Records from a data collection
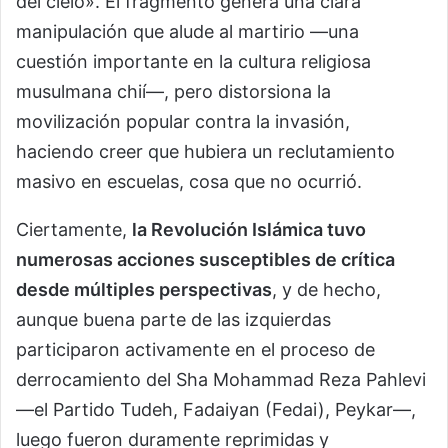
del cielo». El fragmento genera una clara
manipulación que alude al martirio —una
cuestión importante en la cultura religiosa
musulmana chií—, pero distorsiona la
movilización popular contra la invasión,
haciendo creer que hubiera un reclutamiento
masivo en escuelas, cosa que no ocurrió.
Ciertamente,
la Revolución Islámica tuvo
numerosas acciones susceptibles de crítica
desde múltiples perspectivas
, y de hecho,
aunque buena parte de las izquierdas
participaron activamente en el proceso de
derrocamiento del Sha Mohammad Reza Pahlevi
—el Partido Tudeh, Fadaiyan (Fedai), Peykar—,
luego fueron duramente reprimidas y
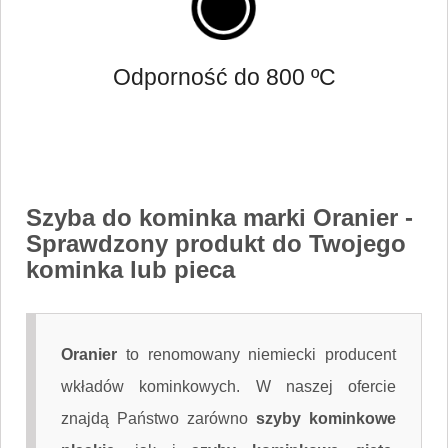
Odporność do 800 ºC
Szyba do kominka marki Oranier
-
Sprawdzony produkt do Twojego
kominka lub pieca
Oranier
to renomowany niemiecki producent
wkładów kominkowych. W naszej ofercie
znajdą Państwo zarówno
szyby kominkowe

■ PROBLEM TO WORK ON
Where the line with "numerosas acciones susceptibles de crítica" appears in the entries above, begin there and restate every line to the end word for word, minus the pictures.

■ ANSWER FOR THE TASK
numerosas acciones susceptibles de crítica
desde múltiples perspectivas
, y de hecho,
aunque buena parte de las izquierdas
participaron activamente en el proceso de
derrocamiento del Sha Mohammad Reza Pahlevi
—el Partido Tudeh, Fadaiyan (Fedai), Peykar—,
luego fueron duramente reprimidas y
Odporność do 800 ºC
Szyba do kominka marki Oranier
-
Sprawdzony produkt do Twojego
kominka lub pieca
Oranier
to renomowany niemiecki producent
wkładów kominkowych. W naszej ofercie
znajdą Państwo zarówno
szyby kominkowe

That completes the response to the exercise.